**** Data for analysis
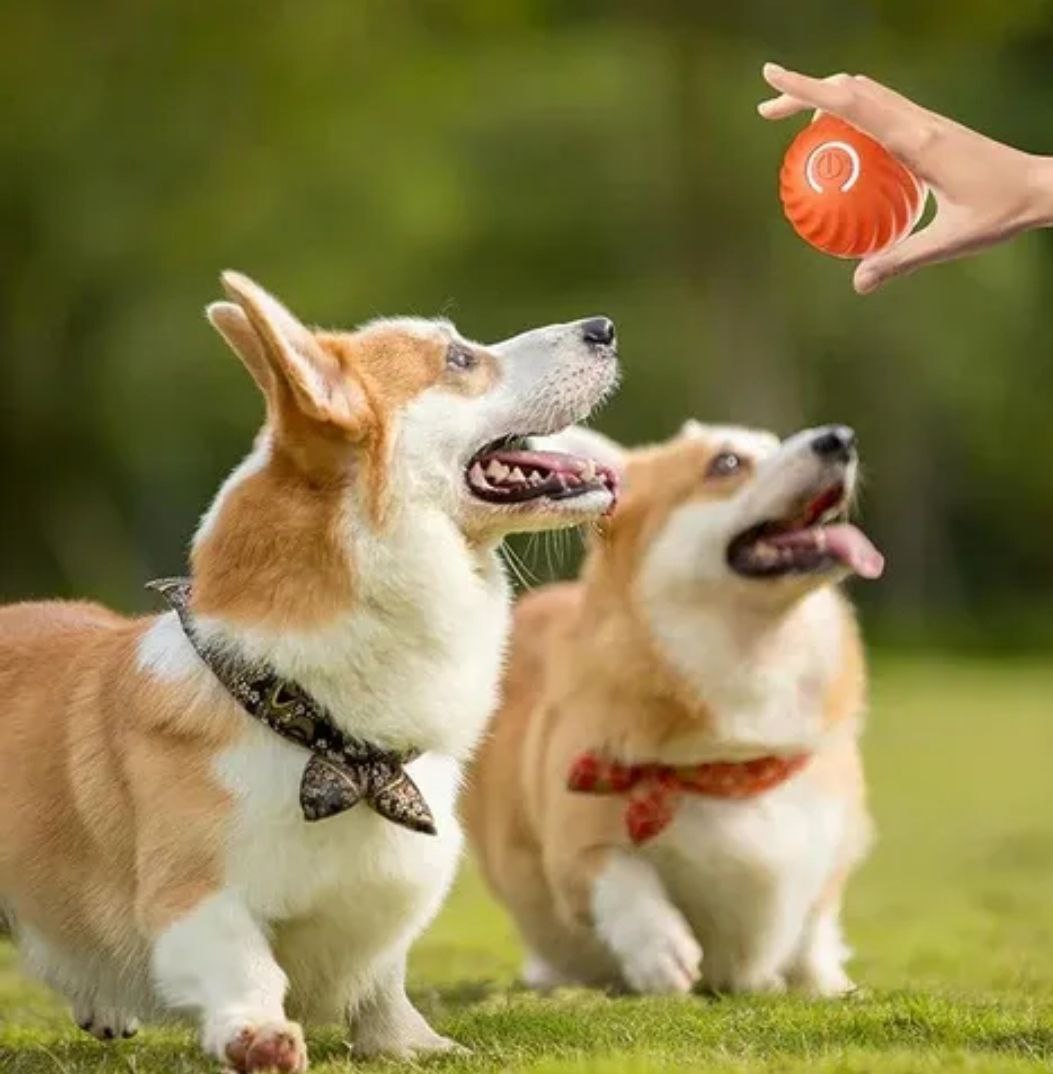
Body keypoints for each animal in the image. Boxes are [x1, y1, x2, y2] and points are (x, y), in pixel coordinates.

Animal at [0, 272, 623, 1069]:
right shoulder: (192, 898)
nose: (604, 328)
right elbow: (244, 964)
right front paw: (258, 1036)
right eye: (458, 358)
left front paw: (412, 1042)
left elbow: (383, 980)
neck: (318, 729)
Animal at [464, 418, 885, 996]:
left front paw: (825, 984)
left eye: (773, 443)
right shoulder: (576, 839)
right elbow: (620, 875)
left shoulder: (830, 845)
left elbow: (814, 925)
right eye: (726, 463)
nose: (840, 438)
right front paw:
********
§ Problem details:
From the line with "neck: (318, 729)" to the end of the listing above, set down every line exactly as it appears, both ends included.

§ Expected answer:
neck: (318, 729)
Animal at [464, 418, 885, 996]:
left front paw: (825, 984)
left eye: (773, 443)
right shoulder: (576, 839)
right elbow: (620, 875)
left shoulder: (830, 845)
left elbow: (814, 925)
right eye: (726, 463)
nose: (840, 438)
right front paw:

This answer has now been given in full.